- Your assignment:
Copy each line from the entries that the word "linecap" appears in.
Source material START
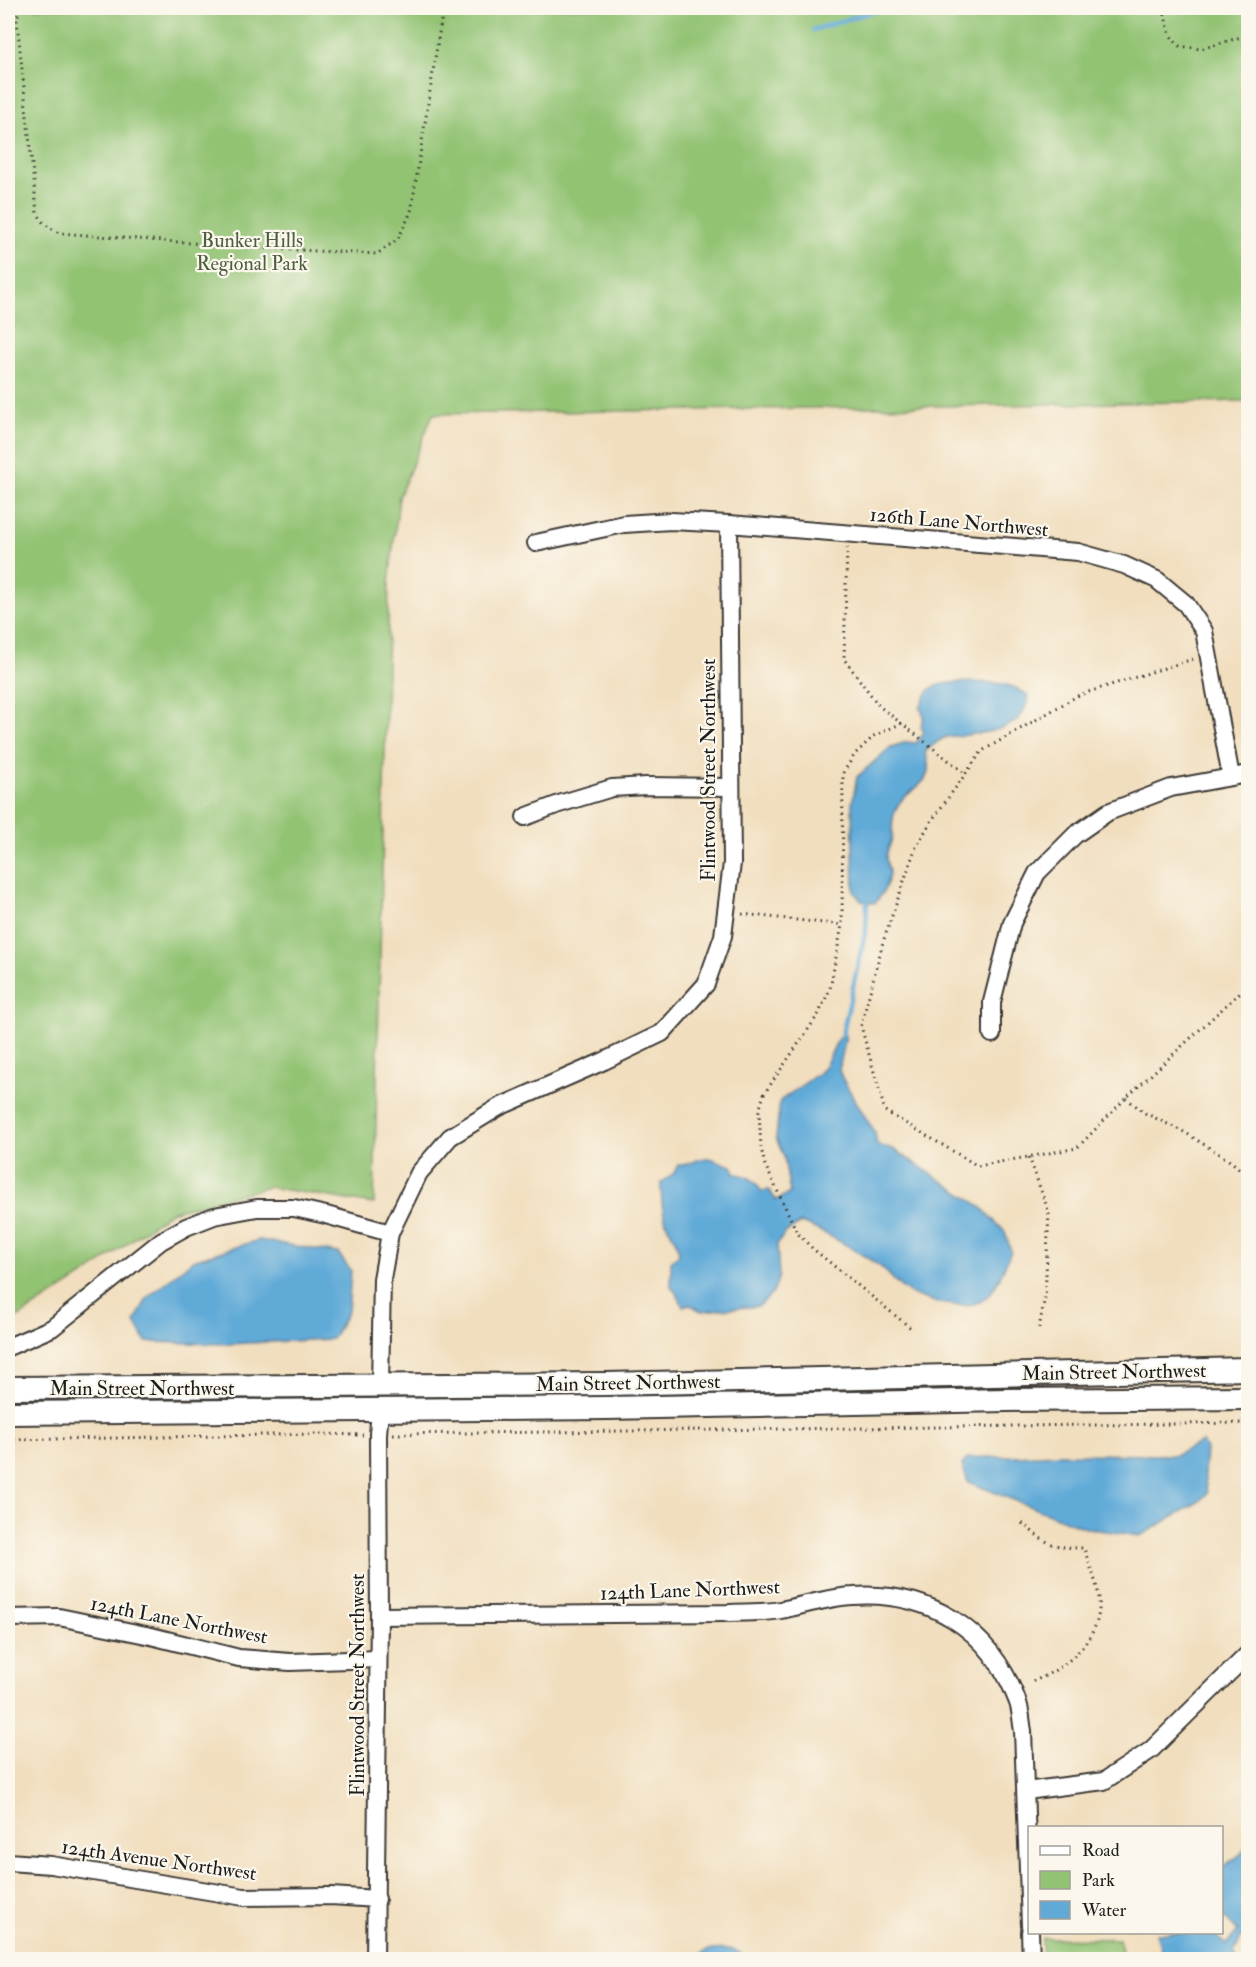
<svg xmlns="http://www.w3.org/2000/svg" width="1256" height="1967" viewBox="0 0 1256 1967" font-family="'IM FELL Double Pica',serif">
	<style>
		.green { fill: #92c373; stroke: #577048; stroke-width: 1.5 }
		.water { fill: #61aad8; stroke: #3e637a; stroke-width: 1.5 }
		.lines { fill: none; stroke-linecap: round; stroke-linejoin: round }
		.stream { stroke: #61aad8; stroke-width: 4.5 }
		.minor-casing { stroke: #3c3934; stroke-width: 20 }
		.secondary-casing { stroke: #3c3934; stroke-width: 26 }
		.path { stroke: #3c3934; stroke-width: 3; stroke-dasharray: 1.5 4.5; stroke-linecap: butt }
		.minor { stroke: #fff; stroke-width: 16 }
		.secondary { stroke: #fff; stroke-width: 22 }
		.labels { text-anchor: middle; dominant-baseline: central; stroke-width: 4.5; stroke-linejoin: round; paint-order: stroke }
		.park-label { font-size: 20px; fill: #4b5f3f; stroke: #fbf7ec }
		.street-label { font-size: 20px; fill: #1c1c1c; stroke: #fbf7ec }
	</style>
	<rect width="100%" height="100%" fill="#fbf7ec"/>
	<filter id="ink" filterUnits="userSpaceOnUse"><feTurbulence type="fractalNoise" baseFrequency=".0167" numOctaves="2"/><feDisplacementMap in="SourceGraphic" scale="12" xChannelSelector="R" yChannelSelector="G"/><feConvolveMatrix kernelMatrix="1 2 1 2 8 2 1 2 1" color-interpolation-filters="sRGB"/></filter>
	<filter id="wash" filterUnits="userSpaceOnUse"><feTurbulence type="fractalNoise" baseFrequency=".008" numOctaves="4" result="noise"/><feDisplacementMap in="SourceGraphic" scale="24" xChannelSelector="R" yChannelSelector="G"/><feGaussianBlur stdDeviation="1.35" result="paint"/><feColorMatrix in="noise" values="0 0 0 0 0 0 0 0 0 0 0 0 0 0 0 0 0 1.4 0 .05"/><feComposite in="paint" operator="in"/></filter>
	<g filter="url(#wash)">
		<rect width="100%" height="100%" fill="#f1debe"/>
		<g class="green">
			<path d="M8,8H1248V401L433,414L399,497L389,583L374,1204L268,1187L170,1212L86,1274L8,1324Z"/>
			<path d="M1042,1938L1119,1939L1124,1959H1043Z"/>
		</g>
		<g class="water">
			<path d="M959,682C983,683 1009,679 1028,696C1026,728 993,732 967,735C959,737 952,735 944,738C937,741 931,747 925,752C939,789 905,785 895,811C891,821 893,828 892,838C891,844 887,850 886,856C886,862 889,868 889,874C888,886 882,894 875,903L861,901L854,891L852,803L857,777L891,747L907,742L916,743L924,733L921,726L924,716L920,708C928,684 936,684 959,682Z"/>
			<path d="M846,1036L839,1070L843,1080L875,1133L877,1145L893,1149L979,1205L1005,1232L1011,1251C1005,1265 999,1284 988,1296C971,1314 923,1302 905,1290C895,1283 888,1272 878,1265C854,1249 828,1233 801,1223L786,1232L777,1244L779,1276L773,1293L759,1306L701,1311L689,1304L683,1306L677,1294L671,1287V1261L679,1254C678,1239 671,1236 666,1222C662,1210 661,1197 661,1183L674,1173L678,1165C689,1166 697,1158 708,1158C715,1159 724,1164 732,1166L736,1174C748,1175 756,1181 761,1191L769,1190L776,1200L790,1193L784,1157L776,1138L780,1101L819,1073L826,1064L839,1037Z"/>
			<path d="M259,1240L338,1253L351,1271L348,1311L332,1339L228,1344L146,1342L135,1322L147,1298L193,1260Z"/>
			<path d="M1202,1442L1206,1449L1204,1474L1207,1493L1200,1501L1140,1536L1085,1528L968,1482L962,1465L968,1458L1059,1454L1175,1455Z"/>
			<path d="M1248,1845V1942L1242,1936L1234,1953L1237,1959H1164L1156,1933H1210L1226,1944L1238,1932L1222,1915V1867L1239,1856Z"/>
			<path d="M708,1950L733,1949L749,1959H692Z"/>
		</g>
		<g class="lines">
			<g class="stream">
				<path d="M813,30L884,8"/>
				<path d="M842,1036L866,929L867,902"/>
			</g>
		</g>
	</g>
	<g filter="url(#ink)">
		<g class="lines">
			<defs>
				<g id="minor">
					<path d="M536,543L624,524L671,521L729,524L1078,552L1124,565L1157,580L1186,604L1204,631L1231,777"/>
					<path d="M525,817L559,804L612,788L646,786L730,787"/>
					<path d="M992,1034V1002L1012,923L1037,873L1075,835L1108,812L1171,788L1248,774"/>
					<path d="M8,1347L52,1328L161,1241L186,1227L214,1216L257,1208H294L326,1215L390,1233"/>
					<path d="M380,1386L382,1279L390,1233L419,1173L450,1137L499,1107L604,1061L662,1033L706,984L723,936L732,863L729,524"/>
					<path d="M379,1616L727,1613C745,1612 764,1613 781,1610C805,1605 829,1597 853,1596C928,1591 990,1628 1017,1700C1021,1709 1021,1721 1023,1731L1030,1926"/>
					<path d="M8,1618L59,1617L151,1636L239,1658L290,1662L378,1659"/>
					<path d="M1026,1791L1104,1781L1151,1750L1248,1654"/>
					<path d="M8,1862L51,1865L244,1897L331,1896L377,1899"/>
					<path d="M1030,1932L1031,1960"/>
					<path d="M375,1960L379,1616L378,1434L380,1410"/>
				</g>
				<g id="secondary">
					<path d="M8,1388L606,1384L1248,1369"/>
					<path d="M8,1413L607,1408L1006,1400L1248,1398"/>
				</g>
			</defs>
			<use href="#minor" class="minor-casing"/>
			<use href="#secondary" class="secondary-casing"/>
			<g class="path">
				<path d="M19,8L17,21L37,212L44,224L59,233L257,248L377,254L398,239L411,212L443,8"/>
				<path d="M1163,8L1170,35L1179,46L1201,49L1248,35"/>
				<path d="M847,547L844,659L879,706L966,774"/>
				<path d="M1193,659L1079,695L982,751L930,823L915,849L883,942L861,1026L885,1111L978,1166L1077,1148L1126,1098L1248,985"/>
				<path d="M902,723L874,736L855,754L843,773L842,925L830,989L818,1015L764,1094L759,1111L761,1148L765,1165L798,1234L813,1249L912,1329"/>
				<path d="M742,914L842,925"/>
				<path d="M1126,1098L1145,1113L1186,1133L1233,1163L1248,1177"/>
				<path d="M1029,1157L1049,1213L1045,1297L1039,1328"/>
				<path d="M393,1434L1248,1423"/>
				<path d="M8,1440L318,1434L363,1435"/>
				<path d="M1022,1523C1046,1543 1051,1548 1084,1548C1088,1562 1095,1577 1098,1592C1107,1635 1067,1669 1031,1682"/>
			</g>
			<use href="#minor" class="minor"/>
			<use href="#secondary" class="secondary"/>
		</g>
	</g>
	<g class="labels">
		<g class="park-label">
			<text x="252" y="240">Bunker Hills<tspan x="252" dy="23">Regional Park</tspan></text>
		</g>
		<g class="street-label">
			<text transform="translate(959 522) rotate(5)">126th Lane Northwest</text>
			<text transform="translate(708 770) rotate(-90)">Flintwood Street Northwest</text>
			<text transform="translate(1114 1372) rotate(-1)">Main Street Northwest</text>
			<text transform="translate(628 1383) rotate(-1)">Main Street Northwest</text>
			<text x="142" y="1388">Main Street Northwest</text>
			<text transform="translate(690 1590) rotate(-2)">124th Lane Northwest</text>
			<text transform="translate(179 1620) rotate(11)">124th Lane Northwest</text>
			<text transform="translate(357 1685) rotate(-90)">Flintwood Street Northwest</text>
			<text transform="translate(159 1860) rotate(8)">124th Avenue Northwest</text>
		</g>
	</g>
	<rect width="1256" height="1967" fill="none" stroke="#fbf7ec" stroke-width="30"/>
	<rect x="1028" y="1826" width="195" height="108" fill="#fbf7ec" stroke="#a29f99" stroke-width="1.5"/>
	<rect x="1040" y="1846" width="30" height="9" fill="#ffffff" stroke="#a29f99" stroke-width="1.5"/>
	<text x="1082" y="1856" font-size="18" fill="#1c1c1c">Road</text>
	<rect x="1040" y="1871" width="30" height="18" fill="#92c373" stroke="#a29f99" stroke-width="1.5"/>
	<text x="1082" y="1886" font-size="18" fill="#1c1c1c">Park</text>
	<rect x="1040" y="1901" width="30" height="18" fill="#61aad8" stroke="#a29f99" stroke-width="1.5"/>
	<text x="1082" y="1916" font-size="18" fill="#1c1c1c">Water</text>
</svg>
Source material END
- Task answer:
		.lines { fill: none; stroke-linecap: round; stroke-linejoin: round }
		.path { stroke: #3c3934; stroke-width: 3; stroke-dasharray: 1.5 4.5; stroke-linecap: butt }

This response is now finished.